Event Date: 21 March 2011
Room B36
Birkbeck College
Malet Street
London WC1E 7HX


Orbiting London – A Conversation with Iain Sinclair


Iain Sinclair, writer, poet and film-maker, will discuss – in conversation with Iain Boal, (social historian and Fellow of the Institute for the Humanities) his four decades of chronicling the life of the capital. More than any contemporary author Sinclair’s work is suffused with the spirit of place, of London as a palimpsest, in particular the environs of Hackney, his home since the mid-60s.
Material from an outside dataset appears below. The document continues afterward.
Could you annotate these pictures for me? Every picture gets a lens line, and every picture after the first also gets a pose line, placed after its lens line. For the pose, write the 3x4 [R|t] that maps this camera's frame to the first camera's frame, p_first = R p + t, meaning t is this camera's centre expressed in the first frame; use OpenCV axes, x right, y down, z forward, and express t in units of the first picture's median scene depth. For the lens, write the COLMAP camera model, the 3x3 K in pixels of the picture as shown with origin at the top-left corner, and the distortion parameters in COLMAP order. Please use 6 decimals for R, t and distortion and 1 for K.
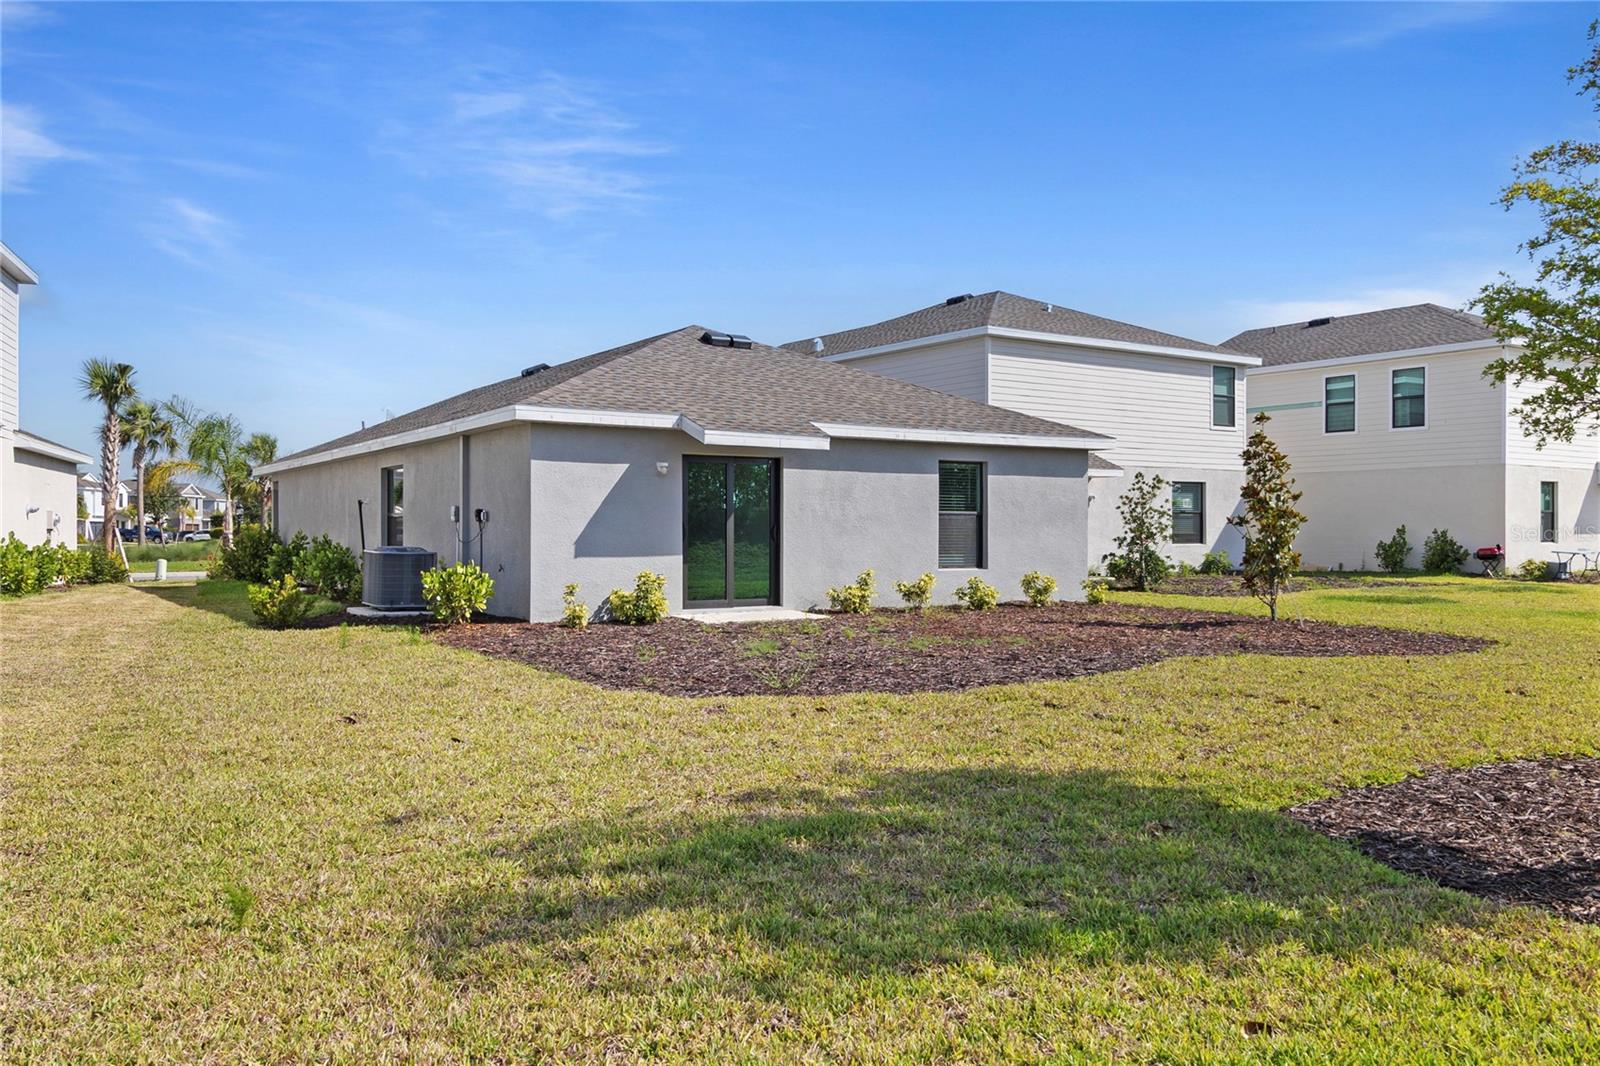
lens RADIAL K [[846.9, 0, 800.0], [0, 846.9, 533.0], [0, 0, 1]] dist [0.000155, -0.000145]
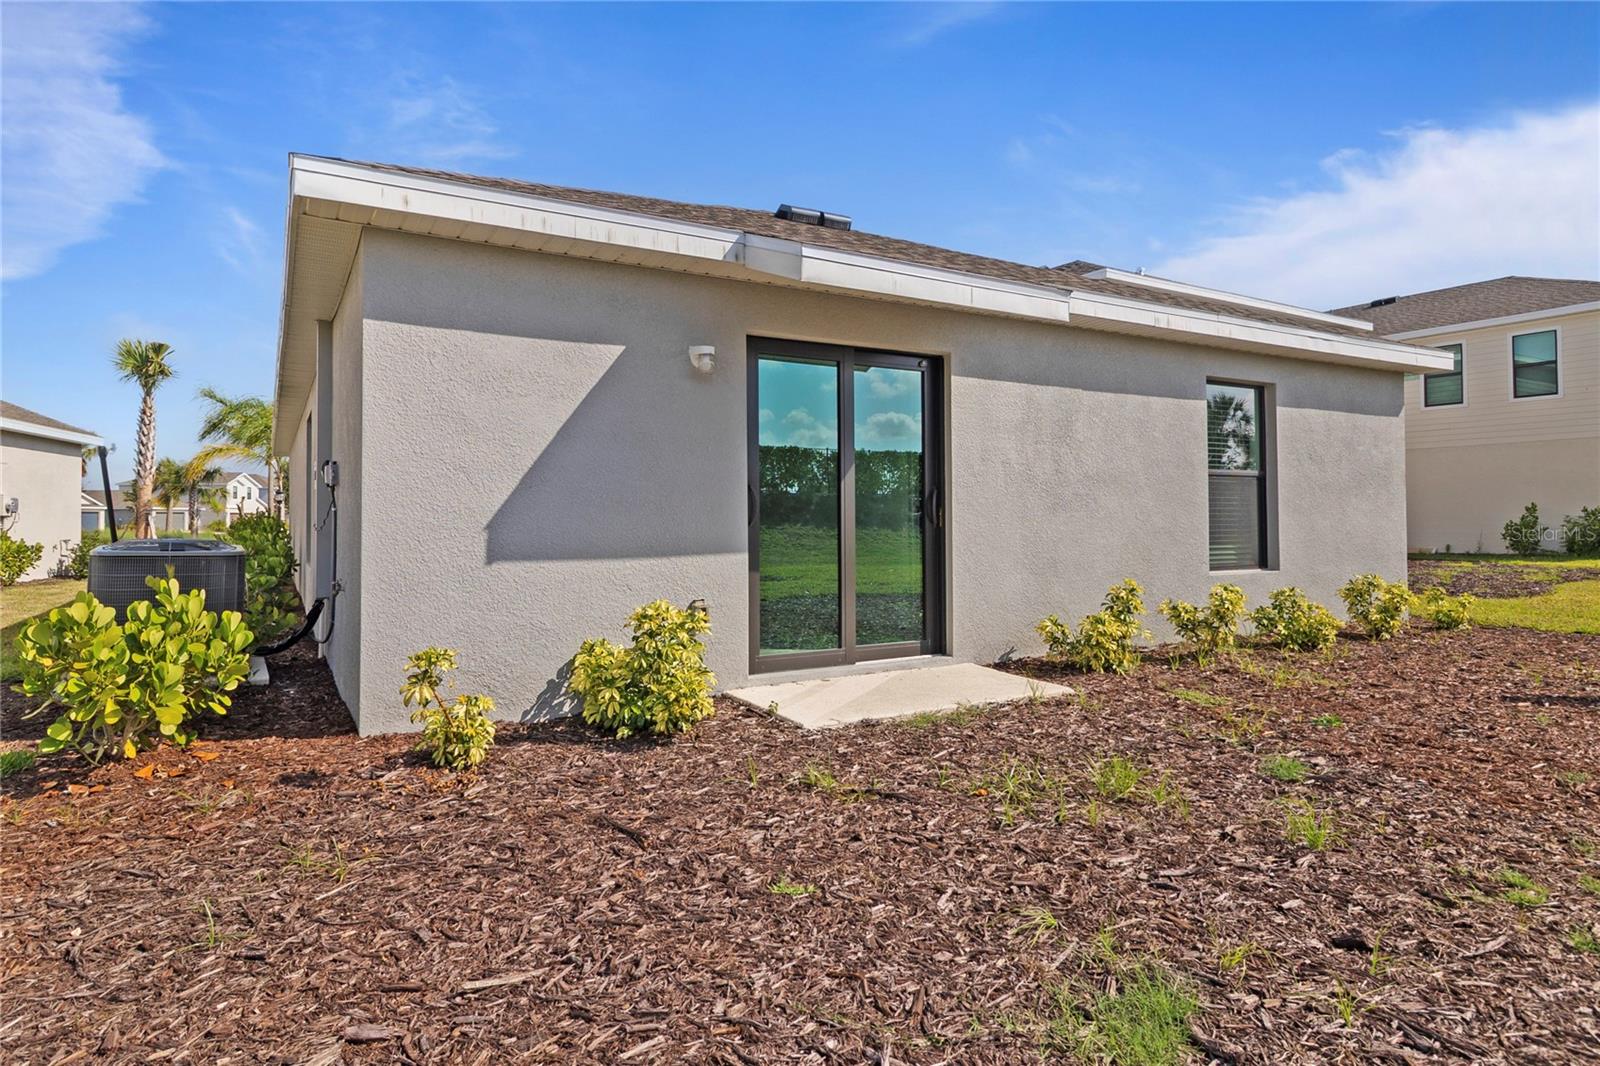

Sinclair’s books include Downriver, Rodinsky’s Room, London Orbital, Lights out for the Territory, London: City of Disappearances, Hackney: That Rose-Red Empire.

Iain Boal (BIH Research Fellow) is a social historian of science and technics, with a special interest in visual culture, public space and the commons. Educated in the British Isles, he moved to the US in 1982, where he has taught at Harvard, Stanford and the University of California, in the Geography Dept at Berkeley and Community Studies at Santa Cruz. He is associated with Retort, a group of writers, artists and artisans based for two decades in the San Francisco Bay Area. With James Brook he edited Resisting the Virtual Life: The Culture and Politics of Information (City Lights). He is the author, with T.J. Clark, Joseph Matthews and Michael Watts, of Retort’s Afflicted Powers: Capital and Spectacle in a New Age of War (Verso). He is co-editor of West of Eden: Communes and Utopia in Northern California (PM Press, 2011), and his brief history of the bicycle in planetary perspective, The Green Machine, is forthcoming from Notting Hill Editions. In 2005/6 he was a Guggenheim Fellow in Science and Technology.